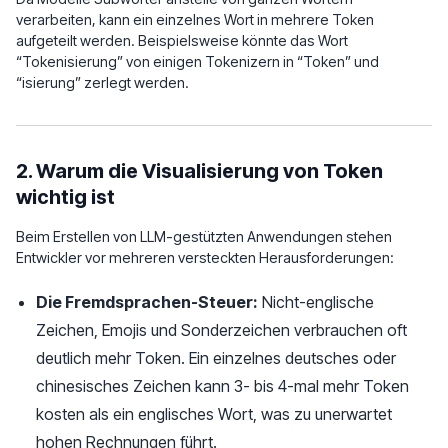
verarbeiten, kann ein einzelnes Wort in mehrere Token
aufgeteilt werden. Beispielsweise könnte das Wort
“Tokenisierung” von einigen Tokenizern in “Token” und
“isierung” zerlegt werden.
2. Warum die Visualisierung von Token
wichtig ist
Beim Erstellen von LLM-gestützten Anwendungen stehen
Entwickler vor mehreren versteckten Herausforderungen:
Die Fremdsprachen-Steuer:
Nicht-englische
Zeichen, Emojis und Sonderzeichen verbrauchen oft
deutlich mehr Token. Ein einzelnes deutsches oder
chinesisches Zeichen kann 3- bis 4-mal mehr Token
kosten als ein englisches Wort, was zu unerwartet
hohen Rechnungen führt.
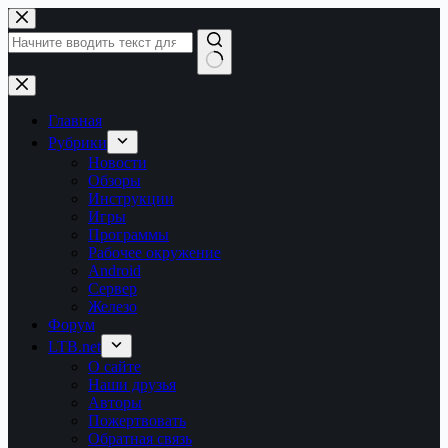
Перейти
к
сути
Ничего
не
найдено
Главная
Рубрики
Новости
Обзоры
Инструкции
Игры
Программы
Рабочее окружение
Android
Сервер
Железо
Форум
LTB.net
О сайте
Наши друзья
Авторы
Пожертвовать
Обратная связь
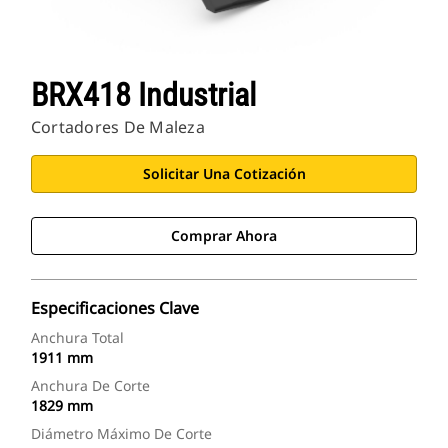
BRX418 Industrial
Cortadores De Maleza
Solicitar Una Cotización
Comprar Ahora
Especificaciones Clave
Anchura Total
1911 mm
Anchura De Corte
1829 mm
Diámetro Máximo De Corte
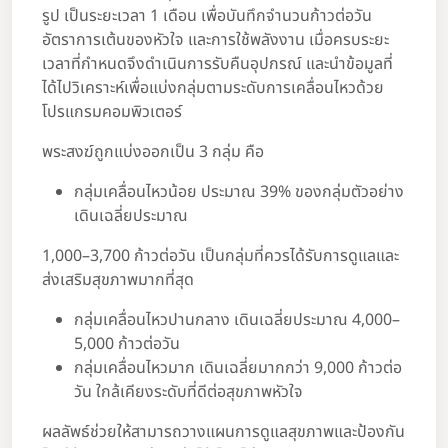
รูป เป็นระยะเวลา 1 เดือน เพื่อบันทึกจำนวนก้าวต่อวัน
อัตราการเต้นของหัวใจ และการใช้พลังงาน เมื่อครบระยะ
เวลาที่กำหนดจึงดำเนินการรับคืนอุปกรณ์ และนำข้อมูลที่
ได้ไปวิเคราะห์เพื่อแบ่งกลุ่มตามระดับการเคลื่อนไหวด้วย
โปรแกรมคอมพิวเตอร์
พระสงฆ์ถูกแบ่งออกเป็น 3 กลุ่ม คือ
กลุ่มเคลื่อนไหวน้อย ประมาณ 39% ของกลุ่มตัวอย่าง
เดินเฉลี่ยประมาณ
1,000–3,700 ก้าวต่อวัน เป็นกลุ่มที่ควรได้รับการดูแลและ
ส่งเสริมสุขภาพมากที่สุด
กลุ่มเคลื่อนไหวปานกลาง เดินเฉลี่ยประมาณ 4,000–
5,000 ก้าวต่อวัน
กลุ่มเคลื่อนไหวมาก เดินเฉลี่ยมากกว่า 9,000 ก้าวต่อ
วัน ใกล้เคียงระดับที่ดีต่อสุขภาพหัวใจ
ผลลัพธ์ช่วยให้สามารถวางแผนการดูแลสุขภาพและป้องกัน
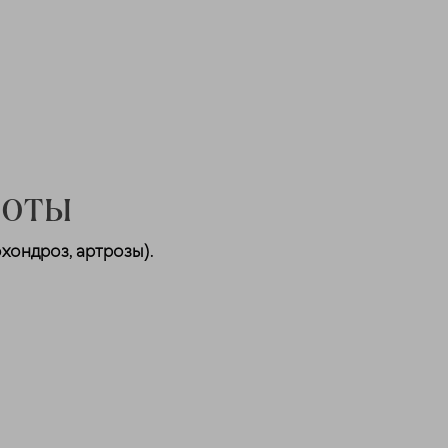
боты
хондроз, артрозы).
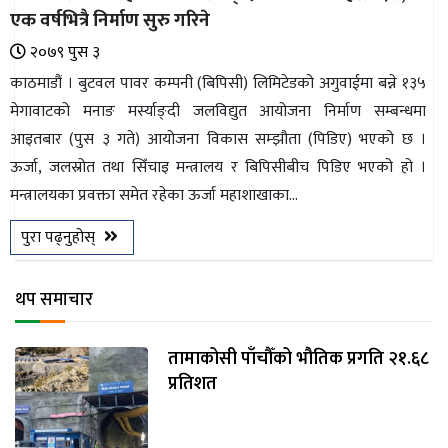
एक वर्षभित्रै निर्माण सुरु गरिने
२०७९ पुस ३
काठमाडौं । बुटवल पावर कम्पनी (बिपिसी) लिमिटेडको अगुवाईमा बन्ने १३५
मेगावाटको मनाङ मर्स्याङ्दी जलविद्युत आयोजना निर्माण सम्बन्धमा
आइतबार (पुस ३ गते) आयोजना विकास सम्झौता (पिडिए) भएको छ ।
ऊर्जा, जलस्रोत तथा सिँचाइ मन्त्रालय र बिपिसीबीच पिडिए भएको हो ।
मन्त्रालयका प्रवक्ता समेत रहेका ऊर्जा महाशाखाका...
पुरा पढ्नुहोस्
थप समाचार
तामाकोसी पाँचौँको भौतिक प्रगति २१.६८
प्रतिशत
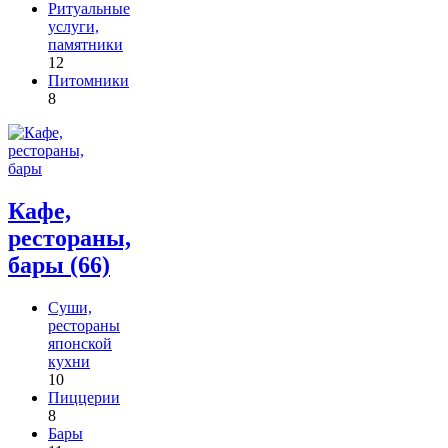
Ритуальные
услуги,
памятники
12
Питомники
8
Кафе,
рестораны,
бары (66)
Суши,
рестораны
японской
кухни
10
Пиццерии
8
Бары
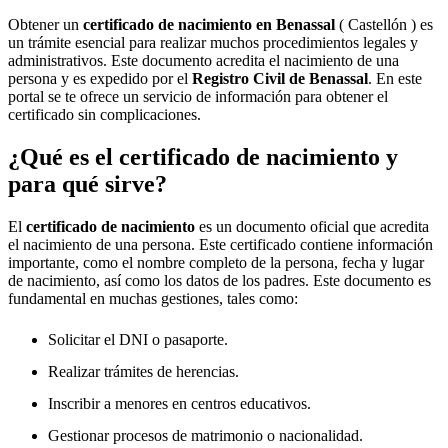
Obtener un
certificado de nacimiento en
Benassal
( Castellón ) es
un trámite esencial para realizar muchos procedimientos legales y
administrativos. Este documento acredita el nacimiento de una
persona y es expedido por el
Registro Civil de
Benassal
. En este
portal se te ofrece un servicio de información para obtener el
certificado sin complicaciones.
¿Qué es el certificado de nacimiento y
para qué sirve?
El
certificado de nacimiento
es un documento oficial que acredita
el nacimiento de una persona. Este certificado contiene información
importante, como el nombre completo de la persona, fecha y lugar
de nacimiento, así como los datos de los padres. Este documento es
fundamental en muchas gestiones, tales como:
Solicitar el DNI o pasaporte.
Realizar trámites de herencias.
Inscribir a menores en centros educativos.
Gestionar procesos de matrimonio o nacionalidad.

◆ **Your instructions**:
Can you write out all the items again with "certificado de nacimiento" replaced by "acta de nacimiento" wherever it occurs, keeping everything else unchanged and leaving out the pictures?

◆ **Answer space**:
verarbeiten, kann ein einzelnes Wort in mehrere Token
aufgeteilt werden. Beispielsweise könnte das Wort
“Tokenisierung” von einigen Tokenizern in “Token” und
“isierung” zerlegt werden.
2. Warum die Visualisierung von Token
wichtig ist
Beim Erstellen von LLM-gestützten Anwendungen stehen
Entwickler vor mehreren versteckten Herausforderungen:
Die Fremdsprachen-Steuer:
Nicht-englische
Zeichen, Emojis und Sonderzeichen verbrauchen oft
deutlich mehr Token. Ein einzelnes deutsches oder
chinesisches Zeichen kann 3- bis 4-mal mehr Token
kosten als ein englisches Wort, was zu unerwartet
hohen Rechnungen führt.
Перейти
к
сути
Ничего
не
найдено
Главная
Рубрики
Новости
Обзоры
Инструкции
Игры
Программы
Рабочее окружение
Android
Сервер
Железо
Форум
LTB.net
О сайте
Наши друзья
Авторы
Пожертвовать
Обратная связь
BRX418 Industrial
Cortadores De Maleza
Solicitar Una Cotización
Comprar Ahora
Especificaciones Clave
Anchura Total
1911 mm
Anchura De Corte
1829 mm
Diámetro Máximo De Corte
รูป เป็นระยะเวลา 1 เดือน เพื่อบันทึกจำนวนก้าวต่อวัน
อัตราการเต้นของหัวใจ และการใช้พลังงาน เมื่อครบระยะ
เวลาที่กำหนดจึงดำเนินการรับคืนอุปกรณ์ และนำข้อมูลที่
ได้ไปวิเคราะห์เพื่อแบ่งกลุ่มตามระดับการเคลื่อนไหวด้วย
โปรแกรมคอมพิวเตอร์
พระสงฆ์ถูกแบ่งออกเป็น 3 กลุ่ม คือ
กลุ่มเคลื่อนไหวน้อย ประมาณ 39% ของกลุ่มตัวอย่าง
เดินเฉลี่ยประมาณ
1,000–3,700 ก้าวต่อวัน เป็นกลุ่มที่ควรได้รับการดูแลและ
ส่งเสริมสุขภาพมากที่สุด
กลุ่มเคลื่อนไหวปานกลาง เดินเฉลี่ยประมาณ 4,000–
5,000 ก้าวต่อวัน
กลุ่มเคลื่อนไหวมาก เดินเฉลี่ยมากกว่า 9,000 ก้าวต่อ
วัน ใกล้เคียงระดับที่ดีต่อสุขภาพหัวใจ
ผลลัพธ์ช่วยให้สามารถวางแผนการดูแลสุขภาพและป้องกัน
боты
хондроз, артрозы).
एक वर्षभित्रै निर्माण सुरु गरिने
२०७९ पुस ३
काठमाडौं । बुटवल पावर कम्पनी (बिपिसी) लिमिटेडको अगुवाईमा बन्ने १३५
मेगावाटको मनाङ मर्स्याङ्दी जलविद्युत आयोजना निर्माण सम्बन्धमा
आइतबार (पुस ३ गते) आयोजना विकास सम्झौता (पिडिए) भएको छ ।
ऊर्जा, जलस्रोत तथा सिँचाइ मन्त्रालय र बिपिसीबीच पिडिए भएको हो ।
मन्त्रालयका प्रवक्ता समेत रहेका ऊर्जा महाशाखाका...
पुरा पढ्नुहोस्
थप समाचार
तामाकोसी पाँचौँको भौतिक प्रगति २१.६८
प्रतिशत
Ритуальные
услуги,
памятники
12
Питомники
8
Кафе,
рестораны,
бары (66)
Суши,
рестораны
японской
кухни
10
Пиццерии
8
Бары
Obtener un
acta de nacimiento en
Benassal
( Castellón ) es
un trámite esencial para realizar muchos procedimientos legales y
administrativos. Este documento acredita el nacimiento de una
persona y es expedido por el
Registro Civil de
Benassal
. En este
portal se te ofrece un servicio de información para obtener el
certificado sin complicaciones.
¿Qué es el acta de nacimiento y
para qué sirve?
El
acta de nacimiento
es un documento oficial que acredita
el nacimiento de una persona. Este certificado contiene información
importante, como el nombre completo de la persona, fecha y lugar
de nacimiento, así como los datos de los padres. Este documento es
fundamental en muchas gestiones, tales como:
Solicitar el DNI o pasaporte.
Realizar trámites de herencias.
Inscribir a menores en centros educativos.
Gestionar procesos de matrimonio o nacionalidad.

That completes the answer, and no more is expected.